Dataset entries
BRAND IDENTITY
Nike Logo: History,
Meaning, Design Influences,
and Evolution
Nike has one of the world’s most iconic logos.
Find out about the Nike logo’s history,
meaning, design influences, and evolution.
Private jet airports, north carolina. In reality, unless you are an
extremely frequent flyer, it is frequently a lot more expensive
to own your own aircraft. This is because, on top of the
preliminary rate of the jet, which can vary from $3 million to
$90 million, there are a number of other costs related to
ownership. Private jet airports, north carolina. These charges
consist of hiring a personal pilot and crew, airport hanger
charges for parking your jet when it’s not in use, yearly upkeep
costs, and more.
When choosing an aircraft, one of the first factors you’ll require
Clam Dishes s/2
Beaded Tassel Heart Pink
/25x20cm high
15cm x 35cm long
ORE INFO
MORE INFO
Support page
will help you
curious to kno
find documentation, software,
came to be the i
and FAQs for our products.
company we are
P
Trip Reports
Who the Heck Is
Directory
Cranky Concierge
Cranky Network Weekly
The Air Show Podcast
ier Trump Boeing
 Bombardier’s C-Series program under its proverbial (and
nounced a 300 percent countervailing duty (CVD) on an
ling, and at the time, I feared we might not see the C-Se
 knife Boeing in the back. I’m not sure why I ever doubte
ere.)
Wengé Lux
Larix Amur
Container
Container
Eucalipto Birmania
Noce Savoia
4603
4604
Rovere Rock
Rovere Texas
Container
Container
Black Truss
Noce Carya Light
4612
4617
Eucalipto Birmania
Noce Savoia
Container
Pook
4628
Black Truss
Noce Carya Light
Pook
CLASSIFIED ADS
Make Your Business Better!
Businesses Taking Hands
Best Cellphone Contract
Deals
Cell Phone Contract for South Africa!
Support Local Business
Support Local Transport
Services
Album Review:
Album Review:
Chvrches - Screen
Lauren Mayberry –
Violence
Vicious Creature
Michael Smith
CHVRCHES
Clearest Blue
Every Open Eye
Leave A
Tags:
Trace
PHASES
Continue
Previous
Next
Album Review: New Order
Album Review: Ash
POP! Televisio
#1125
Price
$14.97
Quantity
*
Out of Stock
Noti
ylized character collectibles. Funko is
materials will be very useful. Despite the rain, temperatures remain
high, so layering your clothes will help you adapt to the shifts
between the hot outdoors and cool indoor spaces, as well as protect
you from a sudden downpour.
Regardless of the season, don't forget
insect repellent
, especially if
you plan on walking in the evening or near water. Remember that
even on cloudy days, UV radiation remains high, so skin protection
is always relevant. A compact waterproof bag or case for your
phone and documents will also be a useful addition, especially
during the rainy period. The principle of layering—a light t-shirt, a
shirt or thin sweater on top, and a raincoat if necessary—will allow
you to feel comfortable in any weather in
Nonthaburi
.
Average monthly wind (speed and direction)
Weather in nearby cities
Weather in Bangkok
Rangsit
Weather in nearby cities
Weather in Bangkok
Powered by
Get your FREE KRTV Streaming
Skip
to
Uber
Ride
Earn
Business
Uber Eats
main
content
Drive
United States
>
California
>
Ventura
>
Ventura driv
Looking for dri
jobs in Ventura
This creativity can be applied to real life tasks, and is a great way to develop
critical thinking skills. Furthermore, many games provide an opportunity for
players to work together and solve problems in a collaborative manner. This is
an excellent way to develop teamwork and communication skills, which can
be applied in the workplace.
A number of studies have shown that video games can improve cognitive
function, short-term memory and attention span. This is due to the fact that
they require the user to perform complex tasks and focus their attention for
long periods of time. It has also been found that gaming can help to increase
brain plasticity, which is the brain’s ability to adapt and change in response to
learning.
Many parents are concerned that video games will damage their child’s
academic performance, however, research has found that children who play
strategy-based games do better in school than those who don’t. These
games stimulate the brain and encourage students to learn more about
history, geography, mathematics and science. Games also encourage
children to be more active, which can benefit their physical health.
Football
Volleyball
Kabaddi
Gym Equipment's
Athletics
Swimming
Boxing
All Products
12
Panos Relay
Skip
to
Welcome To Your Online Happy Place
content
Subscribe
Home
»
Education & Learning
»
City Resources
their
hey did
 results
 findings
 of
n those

About this task: Rewrite the records from the beginning up to and including the line with "ylized character collectibles. Funko is", switching every "Container" to "Crate" and leaving everything else unchanged.

Solution for this exercise:
BRAND IDENTITY
Nike Logo: History,
Meaning, Design Influences,
and Evolution
Nike has one of the world’s most iconic logos.
Find out about the Nike logo’s history,
meaning, design influences, and evolution.
Private jet airports, north carolina. In reality, unless you are an
extremely frequent flyer, it is frequently a lot more expensive
to own your own aircraft. This is because, on top of the
preliminary rate of the jet, which can vary from $3 million to
$90 million, there are a number of other costs related to
ownership. Private jet airports, north carolina. These charges
consist of hiring a personal pilot and crew, airport hanger
charges for parking your jet when it’s not in use, yearly upkeep
costs, and more.
When choosing an aircraft, one of the first factors you’ll require
Clam Dishes s/2
Beaded Tassel Heart Pink
/25x20cm high
15cm x 35cm long
ORE INFO
MORE INFO
Support page
will help you
curious to kno
find documentation, software,
came to be the i
and FAQs for our products.
company we are
P
Trip Reports
Who the Heck Is
Directory
Cranky Concierge
Cranky Network Weekly
The Air Show Podcast
ier Trump Boeing
 Bombardier’s C-Series program under its proverbial (and
nounced a 300 percent countervailing duty (CVD) on an
ling, and at the time, I feared we might not see the C-Se
 knife Boeing in the back. I’m not sure why I ever doubte
ere.)
Wengé Lux
Larix Amur
Crate
Crate
Eucalipto Birmania
Noce Savoia
4603
4604
Rovere Rock
Rovere Texas
Crate
Crate
Black Truss
Noce Carya Light
4612
4617
Eucalipto Birmania
Noce Savoia
Crate
Pook
4628
Black Truss
Noce Carya Light
Pook
CLASSIFIED ADS
Make Your Business Better!
Businesses Taking Hands
Best Cellphone Contract
Deals
Cell Phone Contract for South Africa!
Support Local Business
Support Local Transport
Services
Album Review:
Album Review:
Chvrches - Screen
Lauren Mayberry –
Violence
Vicious Creature
Michael Smith
CHVRCHES
Clearest Blue
Every Open Eye
Leave A
Tags:
Trace
PHASES
Continue
Previous
Next
Album Review: New Order
Album Review: Ash
POP! Televisio
#1125
Price
$14.97
Quantity
*
Out of Stock
Noti
ylized character collectibles. Funko is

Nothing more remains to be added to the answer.